I was returning untinted new paint.... no problem.... but she actually opened the cans... *seems they had someone returning paint with water in the can..*..

(Thought that last paint job did not cover too well...:wink2::surprise


----------



## Bud9051 (Nov 11, 2015)

Ya, LL Beans had to change their lifetime no questions asked warranty policy, just too many people cheating them. People who cheat affect all of us and should be put behind bars.
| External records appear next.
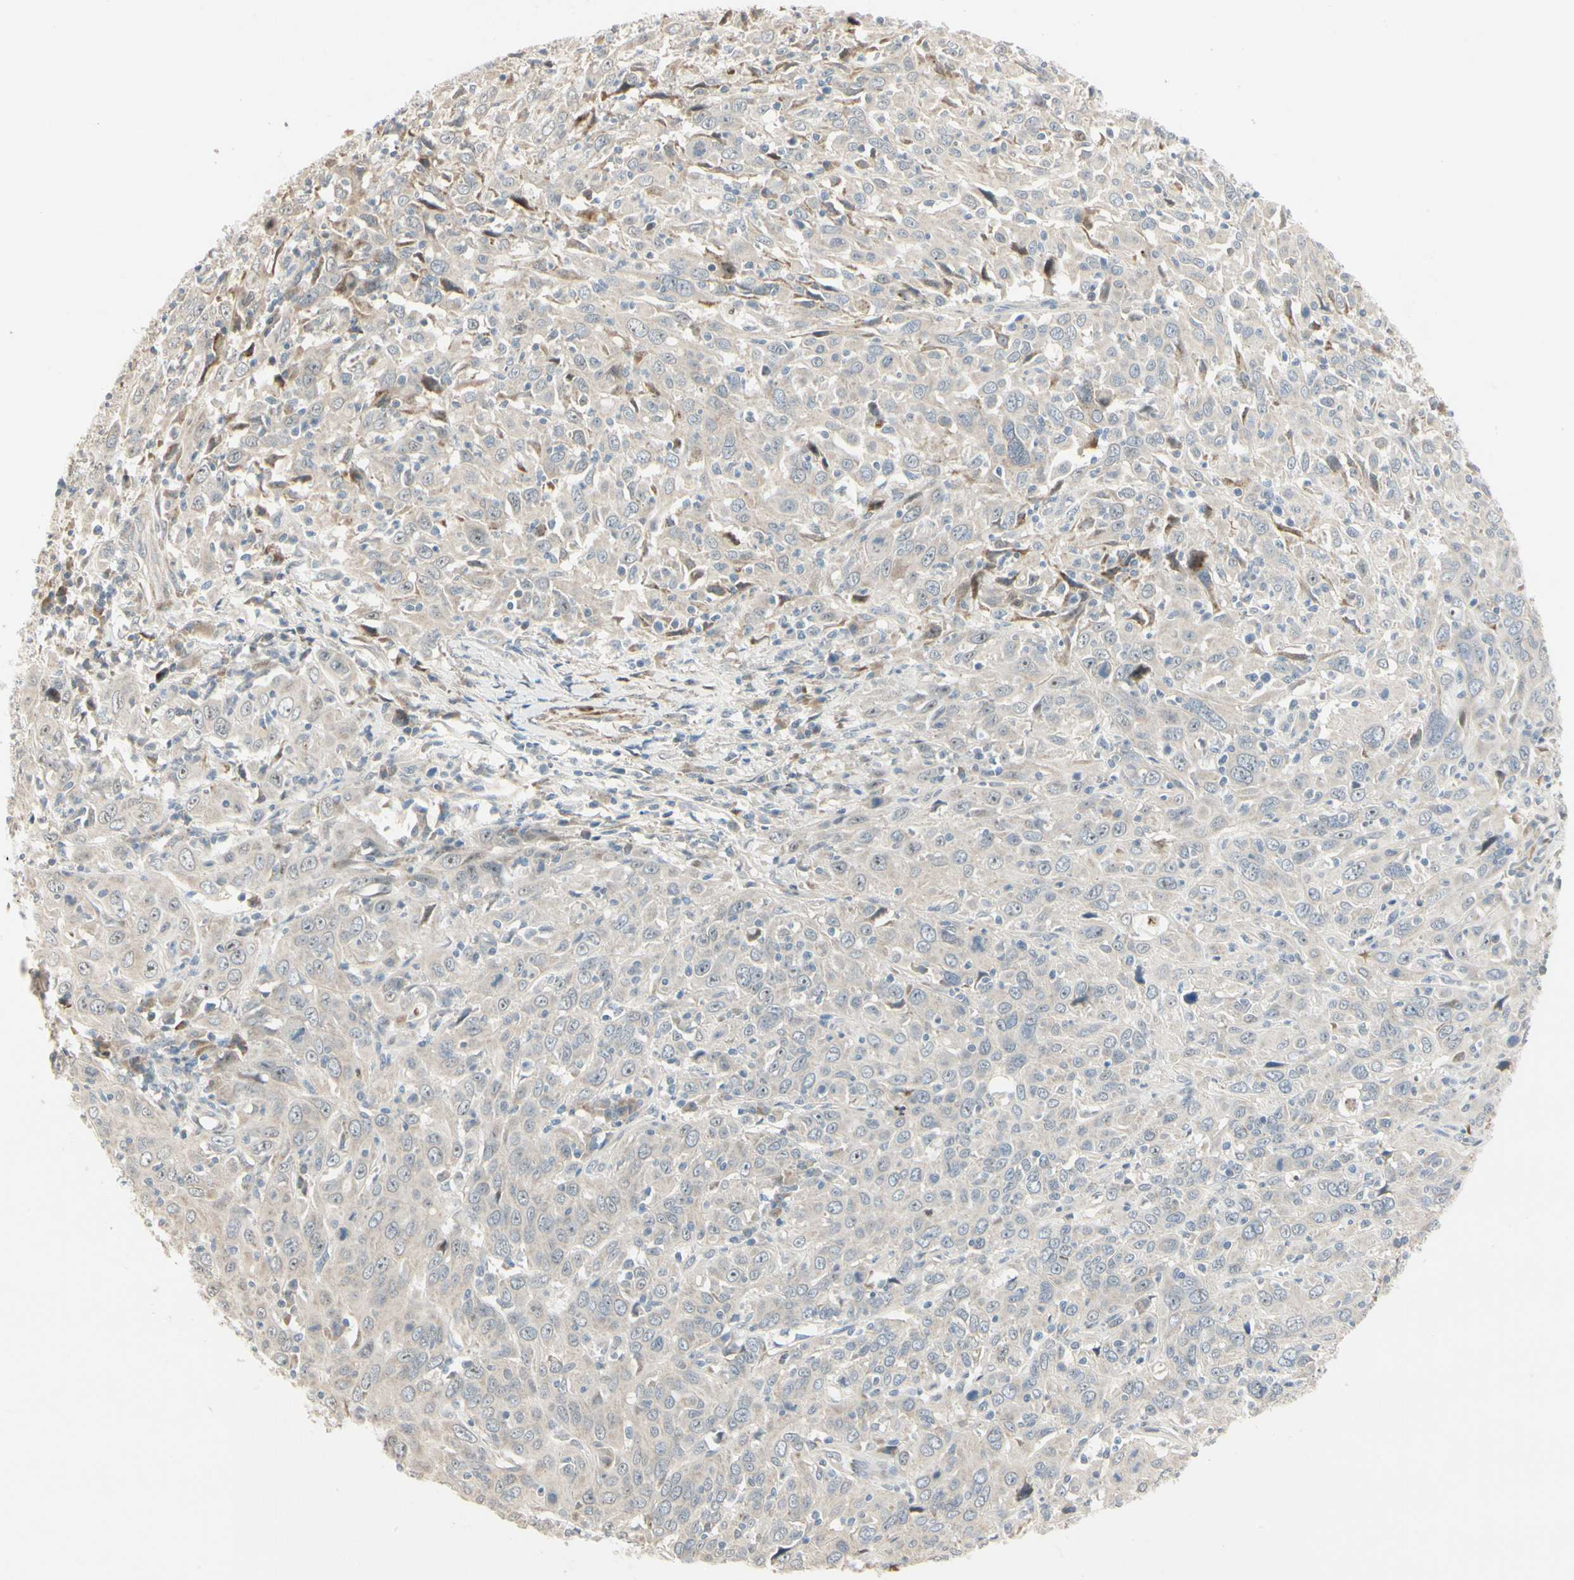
{"staining": {"intensity": "negative", "quantity": "none", "location": "none"}, "tissue": "cervical cancer", "cell_type": "Tumor cells", "image_type": "cancer", "snomed": [{"axis": "morphology", "description": "Squamous cell carcinoma, NOS"}, {"axis": "topography", "description": "Cervix"}], "caption": "Tumor cells are negative for brown protein staining in squamous cell carcinoma (cervical).", "gene": "P4HA3", "patient": {"sex": "female", "age": 46}}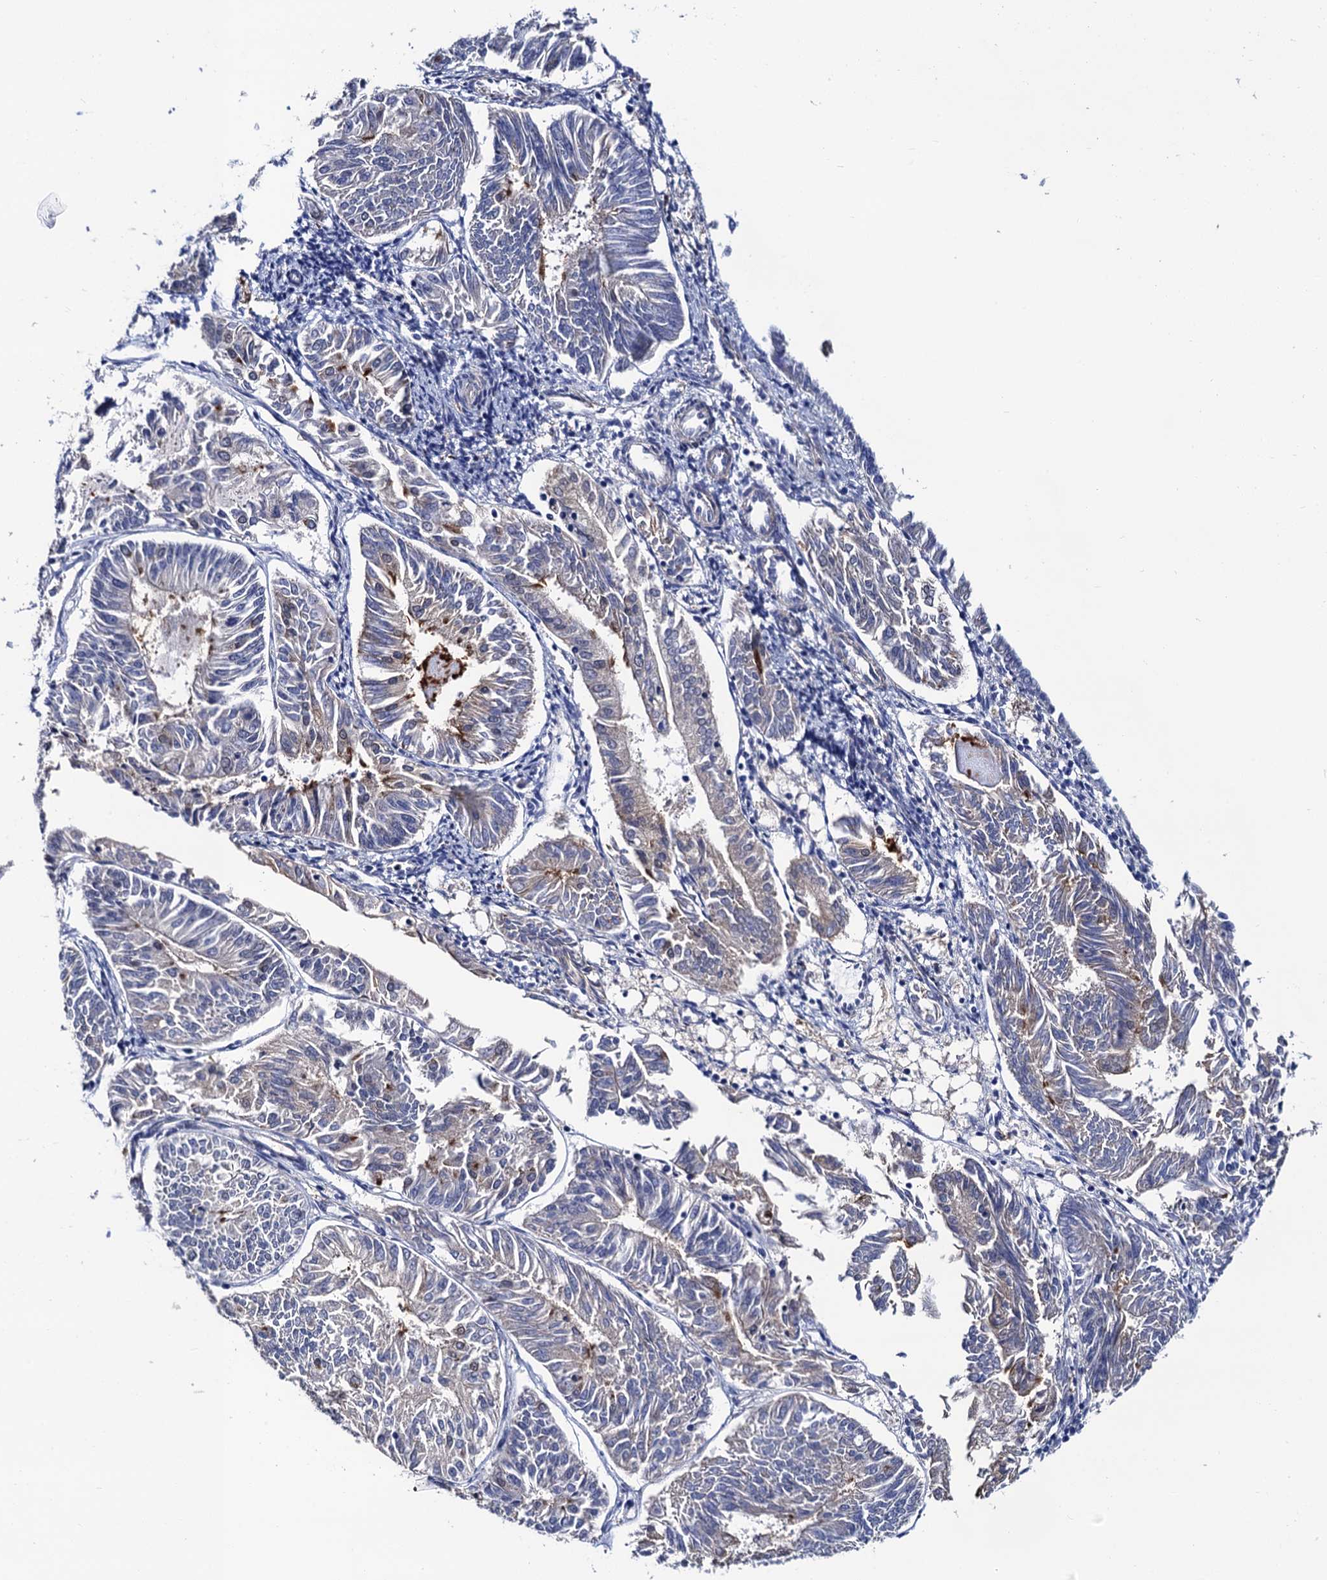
{"staining": {"intensity": "negative", "quantity": "none", "location": "none"}, "tissue": "endometrial cancer", "cell_type": "Tumor cells", "image_type": "cancer", "snomed": [{"axis": "morphology", "description": "Adenocarcinoma, NOS"}, {"axis": "topography", "description": "Endometrium"}], "caption": "Immunohistochemical staining of human endometrial adenocarcinoma shows no significant expression in tumor cells.", "gene": "ZDHHC18", "patient": {"sex": "female", "age": 58}}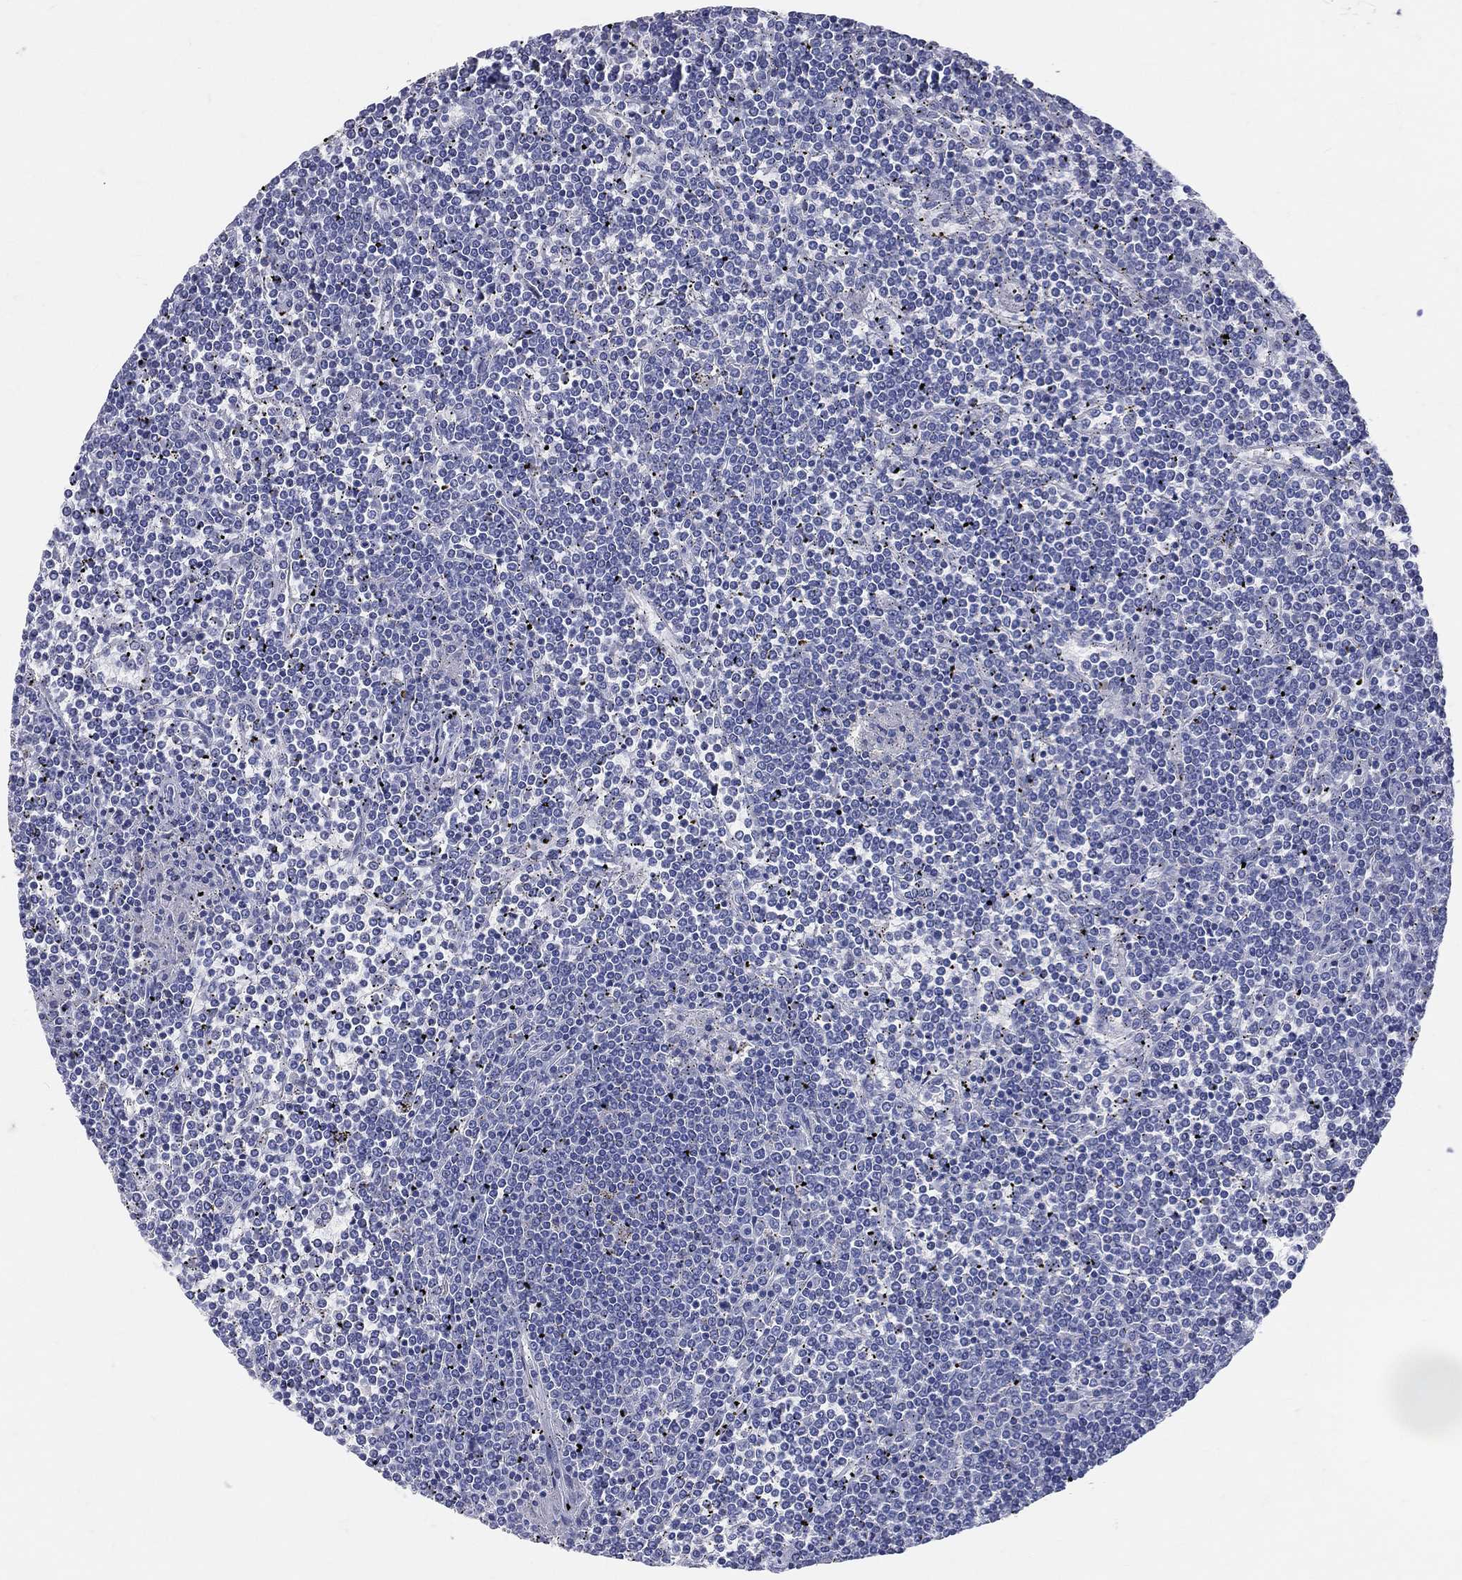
{"staining": {"intensity": "negative", "quantity": "none", "location": "none"}, "tissue": "lymphoma", "cell_type": "Tumor cells", "image_type": "cancer", "snomed": [{"axis": "morphology", "description": "Malignant lymphoma, non-Hodgkin's type, Low grade"}, {"axis": "topography", "description": "Spleen"}], "caption": "A high-resolution photomicrograph shows IHC staining of lymphoma, which displays no significant expression in tumor cells.", "gene": "LAT", "patient": {"sex": "female", "age": 19}}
But on the original topic it sounds like HD is simply stating a lower return number when a discount was involved at the time of sale, senior, military, special, or whatever. No problem with that.

Bud


----------



## swtpchz503 (2 mo ago)

I realize this is an old thread. But I thought I'd add my recent similar experience. I had purchased 7 items from HD and paid cash. Came to $55.24. Decided I didn't need some if the items and walked from the cash register to customer service and asked to return them. When I got home, i started thinking that things didn't add up. I looked closely at the receipt. That's when I saw the "max refund value#. But because of them screwing up the return I had 2 cash receipts and one return receipt. That's when I noticed that the second cash receipt didn't have "max refund value" any where on it. I believe they're scamming us. And I also looked on their website for any "max refund value" return policy. There is nothing on their website about it. It clearly states the refund policy is for a FULL refund on their website. No restocking fees unless it's a custom order. No military discounts where you pay full price and get back less if returned. Nothing remotely like that. Seems like HD is stealing from their customers. Think I'll be contacting the news.


----------



## jjrbus (Aug 28, 2009)

My bud Tom took a job at HD and the stories some of which were funny, some were sad and some were sickening. He said he had a customer who was insisting on buying a 6 inch copper pipe and Tom had to get kind of belligerent to get rid of him. He said the next day when he went to work in the returns he had to put away was a 2 foot copper pipe with 6 inch cut off.

I get a 10% VA discount, the reciept does say max return value of 10% less than retail or what I paid for it.


----------



## Old Thomas (Nov 28, 2019)

Lowes is 4 miles away, HD is 17 miles away. Lowes is where I usually go. I know someone who works at Lowes and returns are a big problem and the source of a lot of fraud, but they consider it a cost of doing business to keep customers happy.


----------